4 April: Captain Dickerson, whom Cambria considered brave, steady, and extremely demanding–he did not hesitate to shout at his lieutenants– came to the end of his tour, and was replaced by the father of the automatic ambush, Captain Menzel, another screamer whom Cambria came to consider a man who knew no fear but who was preoccupied with body count. The job became that much harder.

8 April: Cambria's night ambush outside artillery range netted eight NVA kills, the most he had seen in a single encounter.

9 April: In the predawn blackness, HHT and H Company, 2-11 ACR, held back a ground assault on Fort Defiance at the cost of two GIs KIA and twenty WIA, while they stacked up twenty NVA before the wire.4 G Troop swept the path of the enemy retreat at daylight, with Cambria's 3d Platoon killing three NVA in a quick skirmish, while Crupper's 1st Platoon and Lieutenant Lewis's 2d Platoon reconned by fire and panicked an NVA ambush team into firing prematurely. Under their own wall of fire, Lewis's platoon chased away the disorganized ambushers and captured a 75mm recoilless rifle.

25 April: Lewis's platoon followed Cambria's platoon down one of the claymore-rigged exit routes from Fort Defiance. Unknown to them, the NVA had found the wires. When Lieutenant Lewis, who was new and had not yet learned to tie down the radio aerials marking his vehicle as a command track, rolled into the kill zone after a dozen other vehicles, the NVA ambushers suddenly detonated the mines. One man was killed instantly, and Lewis ended up on the ground with a piece of his skull blown off. Cambria shouted into his radio for a mede vac, and when Lewis died in his arms, Cambria was reduced to helpless tears. He had been friends with Lewis since Jungle School in Panama. Lieutenant Colonel Brookshire, who Cambria thought cared very deeply but who couldn't afford to show it, was suddenly on the scene, and he abruptly snapped Cambria back to reality by shouting in his face,“This is fucking war! People are going to die!”

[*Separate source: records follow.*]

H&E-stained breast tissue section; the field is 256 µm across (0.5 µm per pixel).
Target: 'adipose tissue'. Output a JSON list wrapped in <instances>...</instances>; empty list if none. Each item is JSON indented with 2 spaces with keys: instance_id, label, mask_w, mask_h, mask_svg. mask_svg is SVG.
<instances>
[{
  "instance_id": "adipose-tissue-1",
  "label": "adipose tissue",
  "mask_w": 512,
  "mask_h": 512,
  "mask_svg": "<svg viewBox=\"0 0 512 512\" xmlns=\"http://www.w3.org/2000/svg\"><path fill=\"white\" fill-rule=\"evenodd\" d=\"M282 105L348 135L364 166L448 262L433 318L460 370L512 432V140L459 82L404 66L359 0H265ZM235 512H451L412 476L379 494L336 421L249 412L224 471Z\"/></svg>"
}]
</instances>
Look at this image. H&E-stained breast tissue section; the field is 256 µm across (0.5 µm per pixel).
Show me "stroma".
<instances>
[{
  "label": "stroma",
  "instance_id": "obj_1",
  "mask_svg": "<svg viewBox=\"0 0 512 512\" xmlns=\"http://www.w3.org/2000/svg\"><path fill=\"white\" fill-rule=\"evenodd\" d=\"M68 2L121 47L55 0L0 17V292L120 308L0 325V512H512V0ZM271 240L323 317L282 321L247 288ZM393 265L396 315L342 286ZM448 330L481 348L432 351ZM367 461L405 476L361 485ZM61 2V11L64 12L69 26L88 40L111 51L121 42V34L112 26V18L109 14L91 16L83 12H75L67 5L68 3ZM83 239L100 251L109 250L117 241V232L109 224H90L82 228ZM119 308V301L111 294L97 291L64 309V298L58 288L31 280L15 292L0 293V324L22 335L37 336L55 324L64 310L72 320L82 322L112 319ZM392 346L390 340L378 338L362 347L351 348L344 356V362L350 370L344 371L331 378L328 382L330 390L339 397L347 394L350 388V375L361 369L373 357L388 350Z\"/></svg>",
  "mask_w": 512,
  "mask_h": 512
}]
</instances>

1 May: Cambria's second Purple Heart put him in the hospital for thirty days, then it was back to the bush.

Considering that NVA units in War Zone C were desperate for food and ammunition, according to monitored NVA radio conversations, Colonel Starry and Lieutenant Colonel Brookshire realized the enemy would attempt to regain the initiative. The assault on Fort Defiance came as no surprise and was, in fact, just one in a running series of counterattacks.

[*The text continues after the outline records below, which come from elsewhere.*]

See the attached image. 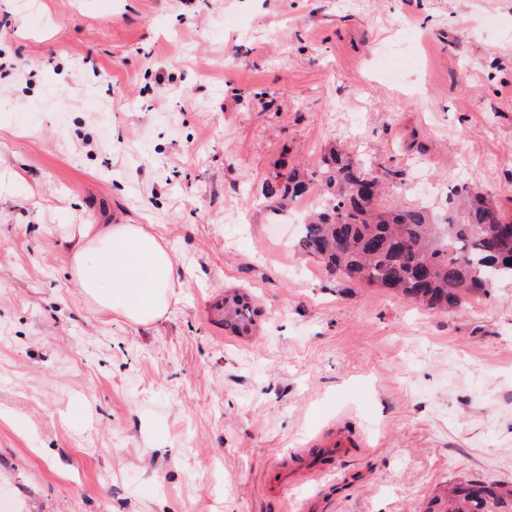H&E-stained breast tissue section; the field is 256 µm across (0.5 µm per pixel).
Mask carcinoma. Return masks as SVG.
I'll return each instance as SVG.
<instances>
[{"mask_svg": "<svg viewBox=\"0 0 512 512\" xmlns=\"http://www.w3.org/2000/svg\"><path fill=\"white\" fill-rule=\"evenodd\" d=\"M402 175L381 174L362 160L331 149L313 168L293 166L268 185V209L279 217L315 193L317 208L303 215L296 251L341 282L398 292L444 312L490 293L512 279V219L486 197L463 187L460 201L436 218L425 207H390V185ZM224 329L253 335L258 309L251 298L224 293L217 306ZM437 512H512V488L479 480L448 487Z\"/></svg>", "mask_w": 512, "mask_h": 512, "instance_id": "1", "label": "carcinoma"}]
</instances>
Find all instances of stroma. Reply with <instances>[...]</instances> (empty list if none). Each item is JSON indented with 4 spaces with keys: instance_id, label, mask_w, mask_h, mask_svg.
I'll return each instance as SVG.
<instances>
[{
    "instance_id": "obj_1",
    "label": "stroma",
    "mask_w": 512,
    "mask_h": 512,
    "mask_svg": "<svg viewBox=\"0 0 512 512\" xmlns=\"http://www.w3.org/2000/svg\"><path fill=\"white\" fill-rule=\"evenodd\" d=\"M0 0L4 512H427L512 488V280L444 314L336 281L264 189L329 148L512 217V0ZM174 256L148 325L83 300L84 224ZM250 292L253 335L214 309ZM342 432L337 481L304 445ZM284 468L281 488L268 474ZM439 512H512V488L479 480H464L448 487Z\"/></svg>"
}]
</instances>
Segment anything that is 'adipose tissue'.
Listing matches in <instances>:
<instances>
[{"label": "adipose tissue", "mask_w": 512, "mask_h": 512, "mask_svg": "<svg viewBox=\"0 0 512 512\" xmlns=\"http://www.w3.org/2000/svg\"><path fill=\"white\" fill-rule=\"evenodd\" d=\"M83 296L136 324L167 310L175 284L172 254L138 224H92L70 255Z\"/></svg>", "instance_id": "adipose-tissue-1"}]
</instances>
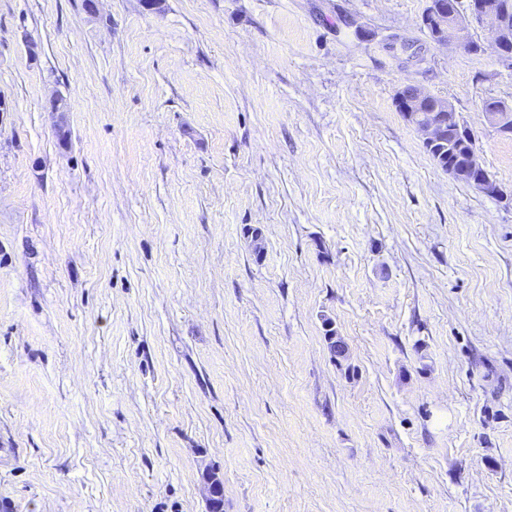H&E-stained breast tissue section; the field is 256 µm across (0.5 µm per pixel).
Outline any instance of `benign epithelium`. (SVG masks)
I'll return each mask as SVG.
<instances>
[{"label":"benign epithelium","instance_id":"obj_1","mask_svg":"<svg viewBox=\"0 0 512 512\" xmlns=\"http://www.w3.org/2000/svg\"><path fill=\"white\" fill-rule=\"evenodd\" d=\"M476 20H488L493 28V37L487 48L490 49L499 61L512 68V23L509 22L505 12L499 6L498 0H470L469 16H464L458 6V0H431L430 10L422 18V24L429 26L431 31L430 41L438 46L457 45L466 50L471 49L472 39L469 35L468 18ZM398 109L402 110L406 117L411 113L420 112L425 108H433L438 112L436 120H419L417 131L424 141L431 143L438 139L442 122L451 116L453 104L446 98L435 97L416 91L413 99L406 100L396 98ZM484 117L487 123L497 132L505 135L512 134V115L509 109L499 103H488L483 106ZM463 170H479L478 183L487 188L489 194L501 199L508 198L507 193L484 170L477 151H472L460 164ZM207 486V509L210 512H221L222 507L217 502L219 491L223 482L215 474L210 472L204 475Z\"/></svg>","mask_w":512,"mask_h":512}]
</instances>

At Fort Defiance, the command post and medical station had already been heavily sandbagged and their artillery ammunition bunkered in. Brookshire had their attached platoon from the 919th Engineer Company, 1 lth ACR, organized into fire control parties to prevent secondary explosions when the attack did come. When the assault finally materialized on the morning of 9 April, NVA mortar crews began thumping out a barrage, and the tree lines around Fort Defiance lit up with dozens of muzzle flashes and rocket-propelled grenades, bringing to bear on the little bald knob a rain of fire the likes of which Brookshire had never seen. The RPG projectiles glanced off ACAVs with terrifying shrieks, but in the noise, dust, and confusion, the crews of the Pattons and ACAVs manned their guns and returned a sheet of red tracers of their own that was dazzling as it ricocheted against the black ground into the black sky. Flashes boomed from the barrels of the howitzers on the hill, and tracers from orbiting gunships poured from the sky, while flares and illumination rounds lit the hill and woods in a stark white glow. The NVA had dug a battalion's worth of slit trenches from one hundred to five hundred meters from Fort Defiance.